Nella fideiussione, invece, attraverso l'aggiunta della fides viene particolarmente sottolineato il carattere della responsabilità.
L’aggiunta della fides nella fideiussio non ha il significato subordinato che ha nella fidepromissio. Nella fideiussio, infatti, la fides sta in primo piano: la parola «fides» è dunque l'emblema dell'intero istituto, di cui costituisce la vera essenza.

«Idem dabis? Idem promittis? Idem facies?»
Nelle Istitutiones, Gaio ammette l’esistenze di ulteriori garanzie delle obbligazioni che non richiedessero l’uso del verbo «spondere». Tali domande stipulatorie sono: «idem dabis? Idem promittis? Idem facies?». A tali garanzie, non usandosi il verbo spondere, erano ammessi gli stranieri.
Le suddette formule stipulatorie erano espresse nel seguente modo:

Sponsor ita interrogator: idem dari spondes?

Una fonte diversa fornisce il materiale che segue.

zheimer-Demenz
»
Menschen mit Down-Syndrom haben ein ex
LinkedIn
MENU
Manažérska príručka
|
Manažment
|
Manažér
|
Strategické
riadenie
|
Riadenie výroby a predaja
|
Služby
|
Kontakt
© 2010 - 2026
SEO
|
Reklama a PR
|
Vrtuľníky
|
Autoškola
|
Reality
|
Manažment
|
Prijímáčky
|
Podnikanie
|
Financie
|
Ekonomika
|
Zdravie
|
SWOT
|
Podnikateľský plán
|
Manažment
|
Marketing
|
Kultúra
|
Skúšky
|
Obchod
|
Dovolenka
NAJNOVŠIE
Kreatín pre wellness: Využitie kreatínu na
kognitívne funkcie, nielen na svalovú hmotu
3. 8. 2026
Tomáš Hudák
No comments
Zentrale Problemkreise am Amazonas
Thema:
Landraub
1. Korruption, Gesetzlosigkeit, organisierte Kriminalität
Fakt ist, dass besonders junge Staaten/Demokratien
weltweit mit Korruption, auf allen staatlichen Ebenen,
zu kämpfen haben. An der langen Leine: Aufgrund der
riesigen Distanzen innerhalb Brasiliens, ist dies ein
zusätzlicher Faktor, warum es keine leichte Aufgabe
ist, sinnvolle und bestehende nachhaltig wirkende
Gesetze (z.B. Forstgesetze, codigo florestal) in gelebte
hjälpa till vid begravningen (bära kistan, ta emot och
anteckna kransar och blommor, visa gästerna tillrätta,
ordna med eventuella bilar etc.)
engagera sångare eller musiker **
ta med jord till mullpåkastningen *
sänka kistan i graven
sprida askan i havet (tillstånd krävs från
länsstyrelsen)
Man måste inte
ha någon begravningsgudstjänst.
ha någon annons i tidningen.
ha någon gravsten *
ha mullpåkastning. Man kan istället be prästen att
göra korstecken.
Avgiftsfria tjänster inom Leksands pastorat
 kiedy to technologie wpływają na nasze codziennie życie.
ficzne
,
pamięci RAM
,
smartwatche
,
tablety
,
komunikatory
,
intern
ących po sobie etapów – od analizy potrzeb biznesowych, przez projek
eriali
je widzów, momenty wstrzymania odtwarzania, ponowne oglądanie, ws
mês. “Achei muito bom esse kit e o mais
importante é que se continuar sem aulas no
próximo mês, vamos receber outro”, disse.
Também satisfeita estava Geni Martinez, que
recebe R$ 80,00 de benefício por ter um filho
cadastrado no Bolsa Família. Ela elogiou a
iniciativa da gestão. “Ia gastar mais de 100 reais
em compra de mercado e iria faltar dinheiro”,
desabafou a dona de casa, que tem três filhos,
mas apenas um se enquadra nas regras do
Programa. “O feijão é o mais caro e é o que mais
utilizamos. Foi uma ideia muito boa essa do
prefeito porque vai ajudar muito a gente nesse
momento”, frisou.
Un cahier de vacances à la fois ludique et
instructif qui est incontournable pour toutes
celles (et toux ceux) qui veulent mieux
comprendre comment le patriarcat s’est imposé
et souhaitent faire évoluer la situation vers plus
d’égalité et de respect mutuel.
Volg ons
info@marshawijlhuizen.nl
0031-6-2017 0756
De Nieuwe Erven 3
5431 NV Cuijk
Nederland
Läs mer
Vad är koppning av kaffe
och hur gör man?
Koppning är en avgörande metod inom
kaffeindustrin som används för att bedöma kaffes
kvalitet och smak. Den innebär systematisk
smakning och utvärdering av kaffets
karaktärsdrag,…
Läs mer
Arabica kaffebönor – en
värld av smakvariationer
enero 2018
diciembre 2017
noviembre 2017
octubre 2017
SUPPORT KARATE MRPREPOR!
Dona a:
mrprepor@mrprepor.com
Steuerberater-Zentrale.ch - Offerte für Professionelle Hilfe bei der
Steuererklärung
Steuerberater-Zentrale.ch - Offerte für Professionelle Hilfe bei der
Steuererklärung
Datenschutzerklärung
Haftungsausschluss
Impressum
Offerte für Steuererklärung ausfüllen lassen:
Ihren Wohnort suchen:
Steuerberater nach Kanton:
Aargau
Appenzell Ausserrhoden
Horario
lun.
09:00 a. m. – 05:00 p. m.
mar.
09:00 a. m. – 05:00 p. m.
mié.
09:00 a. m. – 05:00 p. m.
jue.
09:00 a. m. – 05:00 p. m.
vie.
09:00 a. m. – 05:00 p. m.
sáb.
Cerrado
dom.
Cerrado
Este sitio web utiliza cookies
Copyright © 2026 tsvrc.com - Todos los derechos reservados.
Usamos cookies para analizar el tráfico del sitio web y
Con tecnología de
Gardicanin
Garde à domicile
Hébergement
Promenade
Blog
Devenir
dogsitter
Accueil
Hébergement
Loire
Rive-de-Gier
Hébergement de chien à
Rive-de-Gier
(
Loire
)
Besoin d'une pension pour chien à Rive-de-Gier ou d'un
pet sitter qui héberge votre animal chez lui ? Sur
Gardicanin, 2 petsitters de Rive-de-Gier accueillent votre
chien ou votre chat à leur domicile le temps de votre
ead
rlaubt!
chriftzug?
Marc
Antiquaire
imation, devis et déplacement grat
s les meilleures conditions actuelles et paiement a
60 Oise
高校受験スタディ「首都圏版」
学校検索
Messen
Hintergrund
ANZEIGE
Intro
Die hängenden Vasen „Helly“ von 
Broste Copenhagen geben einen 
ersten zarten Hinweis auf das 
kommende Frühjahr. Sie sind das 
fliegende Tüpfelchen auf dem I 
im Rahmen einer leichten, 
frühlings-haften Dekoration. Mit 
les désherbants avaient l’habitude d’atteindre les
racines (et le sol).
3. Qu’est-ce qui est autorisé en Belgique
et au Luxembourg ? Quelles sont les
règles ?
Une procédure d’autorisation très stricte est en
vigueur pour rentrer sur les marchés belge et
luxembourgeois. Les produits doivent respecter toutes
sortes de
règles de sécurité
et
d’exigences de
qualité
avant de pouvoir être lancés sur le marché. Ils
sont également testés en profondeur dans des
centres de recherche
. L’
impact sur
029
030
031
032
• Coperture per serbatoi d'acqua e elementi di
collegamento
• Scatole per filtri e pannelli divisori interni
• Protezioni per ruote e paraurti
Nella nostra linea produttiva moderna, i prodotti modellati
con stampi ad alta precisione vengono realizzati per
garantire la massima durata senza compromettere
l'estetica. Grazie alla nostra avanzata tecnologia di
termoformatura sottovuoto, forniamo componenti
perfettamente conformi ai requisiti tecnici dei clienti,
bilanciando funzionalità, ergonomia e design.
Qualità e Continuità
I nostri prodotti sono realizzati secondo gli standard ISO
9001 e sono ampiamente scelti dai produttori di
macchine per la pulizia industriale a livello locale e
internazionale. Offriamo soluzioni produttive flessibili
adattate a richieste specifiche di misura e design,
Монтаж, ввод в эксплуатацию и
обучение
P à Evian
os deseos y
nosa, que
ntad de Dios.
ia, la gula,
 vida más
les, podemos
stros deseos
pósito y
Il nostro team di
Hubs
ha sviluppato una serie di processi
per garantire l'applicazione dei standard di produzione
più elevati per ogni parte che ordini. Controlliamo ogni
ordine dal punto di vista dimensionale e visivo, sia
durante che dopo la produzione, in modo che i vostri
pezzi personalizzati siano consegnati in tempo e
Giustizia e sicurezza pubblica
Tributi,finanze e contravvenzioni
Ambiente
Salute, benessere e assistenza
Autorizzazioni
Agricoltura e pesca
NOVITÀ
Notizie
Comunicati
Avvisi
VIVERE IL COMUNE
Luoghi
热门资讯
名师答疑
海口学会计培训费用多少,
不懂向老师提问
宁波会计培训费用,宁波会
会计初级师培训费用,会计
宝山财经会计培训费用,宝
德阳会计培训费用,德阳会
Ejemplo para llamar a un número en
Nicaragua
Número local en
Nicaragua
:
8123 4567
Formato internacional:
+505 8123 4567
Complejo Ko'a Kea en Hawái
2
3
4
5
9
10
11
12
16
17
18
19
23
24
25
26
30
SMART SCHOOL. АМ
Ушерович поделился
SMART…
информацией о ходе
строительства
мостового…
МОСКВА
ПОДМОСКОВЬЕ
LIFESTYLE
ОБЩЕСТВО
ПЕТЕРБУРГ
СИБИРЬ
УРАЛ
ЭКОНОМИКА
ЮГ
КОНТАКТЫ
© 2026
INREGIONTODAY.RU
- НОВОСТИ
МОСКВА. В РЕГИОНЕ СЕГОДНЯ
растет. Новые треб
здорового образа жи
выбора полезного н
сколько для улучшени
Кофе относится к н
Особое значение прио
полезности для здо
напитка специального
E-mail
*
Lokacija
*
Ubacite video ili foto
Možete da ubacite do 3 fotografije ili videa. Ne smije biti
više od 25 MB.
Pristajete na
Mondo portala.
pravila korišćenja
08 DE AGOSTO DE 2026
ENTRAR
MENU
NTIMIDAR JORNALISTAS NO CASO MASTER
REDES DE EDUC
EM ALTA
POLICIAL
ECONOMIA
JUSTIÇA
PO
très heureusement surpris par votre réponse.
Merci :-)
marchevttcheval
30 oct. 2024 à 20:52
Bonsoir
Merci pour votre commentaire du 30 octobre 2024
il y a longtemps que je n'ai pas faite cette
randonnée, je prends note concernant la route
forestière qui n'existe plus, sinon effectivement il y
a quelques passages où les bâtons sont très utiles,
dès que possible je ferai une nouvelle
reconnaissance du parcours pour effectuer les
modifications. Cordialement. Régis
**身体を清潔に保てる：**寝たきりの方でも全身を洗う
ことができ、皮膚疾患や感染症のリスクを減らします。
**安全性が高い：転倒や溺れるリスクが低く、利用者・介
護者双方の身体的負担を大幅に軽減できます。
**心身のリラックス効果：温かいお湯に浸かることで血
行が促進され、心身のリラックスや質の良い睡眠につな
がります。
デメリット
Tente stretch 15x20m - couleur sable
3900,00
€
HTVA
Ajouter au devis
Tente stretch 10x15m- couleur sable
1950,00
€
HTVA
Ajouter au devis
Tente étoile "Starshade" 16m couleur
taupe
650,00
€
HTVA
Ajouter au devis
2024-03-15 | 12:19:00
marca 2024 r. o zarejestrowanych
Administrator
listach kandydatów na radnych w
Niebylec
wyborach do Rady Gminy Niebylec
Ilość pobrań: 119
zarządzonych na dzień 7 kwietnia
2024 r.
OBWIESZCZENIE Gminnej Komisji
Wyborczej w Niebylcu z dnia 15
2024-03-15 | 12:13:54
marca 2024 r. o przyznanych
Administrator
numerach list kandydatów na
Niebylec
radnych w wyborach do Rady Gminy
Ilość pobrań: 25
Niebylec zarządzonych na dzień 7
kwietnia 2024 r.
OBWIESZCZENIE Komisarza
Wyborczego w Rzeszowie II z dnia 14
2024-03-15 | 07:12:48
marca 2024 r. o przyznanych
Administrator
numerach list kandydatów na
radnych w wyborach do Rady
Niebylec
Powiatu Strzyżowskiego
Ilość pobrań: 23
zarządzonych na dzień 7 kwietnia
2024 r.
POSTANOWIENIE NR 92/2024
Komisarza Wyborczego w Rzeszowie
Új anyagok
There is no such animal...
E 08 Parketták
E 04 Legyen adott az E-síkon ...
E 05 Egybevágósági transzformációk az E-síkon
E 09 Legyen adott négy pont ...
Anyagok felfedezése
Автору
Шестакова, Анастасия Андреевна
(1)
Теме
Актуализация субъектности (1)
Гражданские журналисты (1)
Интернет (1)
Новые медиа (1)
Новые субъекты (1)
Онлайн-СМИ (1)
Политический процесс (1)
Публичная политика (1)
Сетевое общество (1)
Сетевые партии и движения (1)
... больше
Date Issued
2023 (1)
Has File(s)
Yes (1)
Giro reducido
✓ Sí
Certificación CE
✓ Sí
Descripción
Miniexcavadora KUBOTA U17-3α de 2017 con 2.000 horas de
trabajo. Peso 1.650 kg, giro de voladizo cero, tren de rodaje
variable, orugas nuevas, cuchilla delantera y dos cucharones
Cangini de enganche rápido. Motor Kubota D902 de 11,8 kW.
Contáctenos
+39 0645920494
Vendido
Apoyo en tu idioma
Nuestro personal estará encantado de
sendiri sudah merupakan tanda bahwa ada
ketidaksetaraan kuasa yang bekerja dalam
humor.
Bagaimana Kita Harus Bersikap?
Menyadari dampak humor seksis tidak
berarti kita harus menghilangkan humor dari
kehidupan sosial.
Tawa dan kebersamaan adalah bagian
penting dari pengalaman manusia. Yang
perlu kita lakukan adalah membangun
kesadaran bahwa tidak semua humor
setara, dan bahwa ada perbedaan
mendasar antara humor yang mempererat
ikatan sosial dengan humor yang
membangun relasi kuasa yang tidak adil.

Fidepromissor: idem fidepromittis?
Fideiussor ita: idfide tua esse iubes?
Confrontando le formule stipulatorie della sponsio e della fidepromissio, da un lato, e della fideiussio, dall'altro, risulta evidente una fondamentale differenza di contenuto: nel caso della sponsio (o della fidepromissio) il garante si impegna ad eseguire la stessa prestazione promessa dal debitore principale («idem dari spondes? idem dari fidepromittis?»), nella fideiussio, invece, il garante non si impegna alla medesima prestazione promessa dal debitore principale, ma assume la responsabilità per l'inadempimento a questi imputabile.
Tale differenza risulta evidente analizzando la formula stipulatoria della fideiussio: «id fide tua esse iubes?», che in italiano significa «dichiaro di volere che in fede mia ciò sia così».